I had to run an inadvisable amount for someone who has refused to exercise since a brief stint of deep-water Aquafit two years ago.
And in the course of this running, I shook myself up. I shook myself up like a 2-Litre bottle of Coke that rolled around the trunk of your car on the ride over to the summer BBQ and subsequently exploded all over your Uncle Bob’s festive Hawaiian shirt.
I SHOOK MYSELF UP.
So, I’m sitting on the bus with my hands folded together like I’m praying and I’m breathing like someone who hasn’t exercised since a brief stint of deep-water Aquafit two years ago when it hits.
I’m not sure if you’re familiar with The Rumble. Maybe you are. Maybe you had bad shellfish on that vacation with your parents when you were thirteen. Maybe you’ve made the ill-advised decision to eat McDonalds french fries at 3:30 AM after exclusively consuming Vodka Cranberries for five hours. I DON’T KNOW. I DON’T KNOW YOUR LIFE.
What I do know is that I was sitting on the lower deck of a double-decker bus in the middle of Scotland on my way to work when my large intestine shoved the little Inside Out characters inside my brain away from their control console and bellowed: THIS IS NOT RIGHT.
I tried to think of waterfalls and leaves floating by on a stream. I tried to focus on how the palms of my hands felt, my heels, my earlobes.

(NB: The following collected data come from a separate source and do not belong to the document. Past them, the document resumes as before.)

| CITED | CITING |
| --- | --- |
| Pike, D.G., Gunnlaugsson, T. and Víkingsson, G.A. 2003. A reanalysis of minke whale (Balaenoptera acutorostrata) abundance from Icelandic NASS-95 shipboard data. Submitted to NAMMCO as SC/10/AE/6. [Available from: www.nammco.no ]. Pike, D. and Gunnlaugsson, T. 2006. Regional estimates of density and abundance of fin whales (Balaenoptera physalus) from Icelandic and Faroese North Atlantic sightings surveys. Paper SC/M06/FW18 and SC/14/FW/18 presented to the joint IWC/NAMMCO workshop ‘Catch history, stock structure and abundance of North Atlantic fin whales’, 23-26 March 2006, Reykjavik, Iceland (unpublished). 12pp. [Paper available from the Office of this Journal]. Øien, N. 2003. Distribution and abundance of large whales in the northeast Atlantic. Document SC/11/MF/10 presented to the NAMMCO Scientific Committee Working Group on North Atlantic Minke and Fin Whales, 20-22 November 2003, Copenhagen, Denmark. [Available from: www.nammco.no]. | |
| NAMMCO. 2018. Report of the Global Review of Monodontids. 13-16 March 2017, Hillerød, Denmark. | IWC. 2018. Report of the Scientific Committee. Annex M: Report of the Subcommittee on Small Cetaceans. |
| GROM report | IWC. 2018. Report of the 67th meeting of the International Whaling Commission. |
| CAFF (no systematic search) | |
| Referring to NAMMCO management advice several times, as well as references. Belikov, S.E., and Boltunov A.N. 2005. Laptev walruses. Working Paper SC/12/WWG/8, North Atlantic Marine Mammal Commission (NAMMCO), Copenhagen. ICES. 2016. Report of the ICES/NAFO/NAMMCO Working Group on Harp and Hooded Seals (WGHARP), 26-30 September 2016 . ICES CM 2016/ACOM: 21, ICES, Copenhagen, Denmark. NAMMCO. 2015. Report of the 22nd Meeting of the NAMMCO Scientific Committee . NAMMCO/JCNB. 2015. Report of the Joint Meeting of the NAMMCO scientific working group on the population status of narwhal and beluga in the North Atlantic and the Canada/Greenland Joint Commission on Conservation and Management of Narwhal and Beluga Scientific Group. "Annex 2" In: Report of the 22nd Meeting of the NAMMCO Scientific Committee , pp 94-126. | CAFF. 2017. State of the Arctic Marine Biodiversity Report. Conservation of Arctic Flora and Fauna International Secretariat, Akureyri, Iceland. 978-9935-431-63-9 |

I tried to listen to the sounds of the traffic and, through the car horns and the engines, the sounds of birds.
But, when my large intestine is leaning on the “THIS IS NOT A DRILL” button (the one that sets off sirens in my ears and sweat behind my knees and the distinct feeling that everyone is watching me), I am not a quiet country road; I am rush hour. I am not a gently-flowing stream; I am rapids.
So when the bus stopped, I barrelled out. And when my internal public bathroom radar (the one installed in every person with an irritable bowel) reminded me that there was a run-down shopping centre near by, I ran.
I ran through a quiet bike path and a sleepy parking lot and long stretch of sad stores decorated with sale signs and tinsel.
I ran to a public bathroom with a flickering fluorescent light that turned everything green and a sound system that was inexplicably playing the Scissor Sisters’ “I Don’t Feel Like Dancing.”
And here I will stay: listening to the Scissor Sisters and frightening small children until my large intestine is satisfied that I will never run for a bus ever again.